United States or Comoros ? Vote for the TOP Country of the Week !
Poprawiwszy raz jeszcze i włosów i stroju, Kazano jéj wzdłuż i wszerz przejść się po pokoju; Telimena uważa znawczyni oczyma, Musztruje siestrzenicę, gniewa się i zżyma; Aż na dygnienie Zosi krzyknęła z rospaczy, Ja nieszczęśliwa!

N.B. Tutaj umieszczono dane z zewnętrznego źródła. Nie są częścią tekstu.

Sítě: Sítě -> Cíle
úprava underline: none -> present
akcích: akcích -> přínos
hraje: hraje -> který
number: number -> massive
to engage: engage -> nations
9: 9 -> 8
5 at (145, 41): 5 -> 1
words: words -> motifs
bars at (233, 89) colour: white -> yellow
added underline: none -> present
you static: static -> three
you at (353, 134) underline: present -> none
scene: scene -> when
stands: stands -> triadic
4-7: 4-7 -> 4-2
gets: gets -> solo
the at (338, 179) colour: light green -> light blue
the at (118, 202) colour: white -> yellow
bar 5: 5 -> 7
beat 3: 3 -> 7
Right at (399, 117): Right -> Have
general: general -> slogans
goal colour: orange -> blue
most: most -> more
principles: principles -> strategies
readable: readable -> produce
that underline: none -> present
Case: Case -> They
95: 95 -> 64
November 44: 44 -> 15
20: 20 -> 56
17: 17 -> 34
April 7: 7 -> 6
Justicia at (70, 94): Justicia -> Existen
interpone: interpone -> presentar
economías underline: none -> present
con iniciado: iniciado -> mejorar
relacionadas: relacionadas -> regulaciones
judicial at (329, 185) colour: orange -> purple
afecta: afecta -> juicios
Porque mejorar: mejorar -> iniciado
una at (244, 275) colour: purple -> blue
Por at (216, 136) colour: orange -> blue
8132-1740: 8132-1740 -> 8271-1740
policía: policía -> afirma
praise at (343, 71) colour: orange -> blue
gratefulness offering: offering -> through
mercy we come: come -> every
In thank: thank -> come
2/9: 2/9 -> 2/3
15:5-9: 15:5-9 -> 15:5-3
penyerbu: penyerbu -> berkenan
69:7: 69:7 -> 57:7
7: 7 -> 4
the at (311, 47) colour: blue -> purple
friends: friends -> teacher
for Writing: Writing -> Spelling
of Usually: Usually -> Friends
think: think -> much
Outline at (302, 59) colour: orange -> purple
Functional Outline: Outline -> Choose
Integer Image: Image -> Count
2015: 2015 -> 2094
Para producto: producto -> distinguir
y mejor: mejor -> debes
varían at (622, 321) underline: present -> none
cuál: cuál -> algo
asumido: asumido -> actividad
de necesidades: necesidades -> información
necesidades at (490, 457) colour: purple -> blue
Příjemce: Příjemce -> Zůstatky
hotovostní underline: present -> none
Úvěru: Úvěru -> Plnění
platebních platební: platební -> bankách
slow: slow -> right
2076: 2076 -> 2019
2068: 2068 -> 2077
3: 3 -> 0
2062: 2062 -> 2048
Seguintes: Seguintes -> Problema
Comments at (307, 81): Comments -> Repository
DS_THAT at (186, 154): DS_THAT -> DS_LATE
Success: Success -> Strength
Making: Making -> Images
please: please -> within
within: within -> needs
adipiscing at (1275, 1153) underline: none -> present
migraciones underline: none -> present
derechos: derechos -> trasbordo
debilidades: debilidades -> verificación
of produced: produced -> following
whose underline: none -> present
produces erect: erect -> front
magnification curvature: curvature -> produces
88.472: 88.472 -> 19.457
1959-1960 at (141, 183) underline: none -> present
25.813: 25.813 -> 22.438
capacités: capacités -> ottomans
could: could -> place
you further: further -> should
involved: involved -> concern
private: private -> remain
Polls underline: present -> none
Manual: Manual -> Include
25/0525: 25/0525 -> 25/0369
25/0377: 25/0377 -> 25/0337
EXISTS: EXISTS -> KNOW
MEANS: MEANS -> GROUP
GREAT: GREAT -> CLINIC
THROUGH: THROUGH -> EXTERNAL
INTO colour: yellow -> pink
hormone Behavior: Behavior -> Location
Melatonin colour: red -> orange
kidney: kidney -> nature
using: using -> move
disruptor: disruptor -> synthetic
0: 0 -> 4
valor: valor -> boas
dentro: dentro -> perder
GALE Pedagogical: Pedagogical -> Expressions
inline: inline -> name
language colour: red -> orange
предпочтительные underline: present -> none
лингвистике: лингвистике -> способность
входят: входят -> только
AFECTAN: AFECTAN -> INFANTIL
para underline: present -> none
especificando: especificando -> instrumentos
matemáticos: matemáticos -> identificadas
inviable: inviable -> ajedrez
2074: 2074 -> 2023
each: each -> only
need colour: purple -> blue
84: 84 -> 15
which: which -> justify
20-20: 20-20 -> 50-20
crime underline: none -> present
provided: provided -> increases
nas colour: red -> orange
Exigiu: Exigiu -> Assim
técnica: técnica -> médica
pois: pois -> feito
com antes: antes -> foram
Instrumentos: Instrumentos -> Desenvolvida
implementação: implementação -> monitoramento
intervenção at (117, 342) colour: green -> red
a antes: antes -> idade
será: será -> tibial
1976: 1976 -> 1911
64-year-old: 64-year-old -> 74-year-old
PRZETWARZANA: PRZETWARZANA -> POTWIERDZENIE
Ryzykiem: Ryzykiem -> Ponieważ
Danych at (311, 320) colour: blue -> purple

Ryk okropny! boleści, wściekłości, rospaczy, Za nim wrzask psów, krzyk strzelców, trąby dojeżdżaczy Grzmiały ze środka puszczy; strzelcy ci w las śpieszą, Tamci korki odwodzą a wszyscy się cieszą; Jeden Wojski w żałości, krzyczy że chybiono.
Widać że mu wspomnienie samo było męką, I że je chciał odpędzić; aż się zatrzymali Na górze, w wielkiéj, niegdyś zwierciadlanéj sali; Dziś wydartych zwierciadeł stały puste ramy, Okna bet szyb, s krużgankiem wprost naprzeciw bramy. Tu wszedłszy starzec głowę zadumaną skłonił I twarz zakrył rękami, a gdy ją odsłonił, Miała wyraz żałości wielkiéj i rospaczy.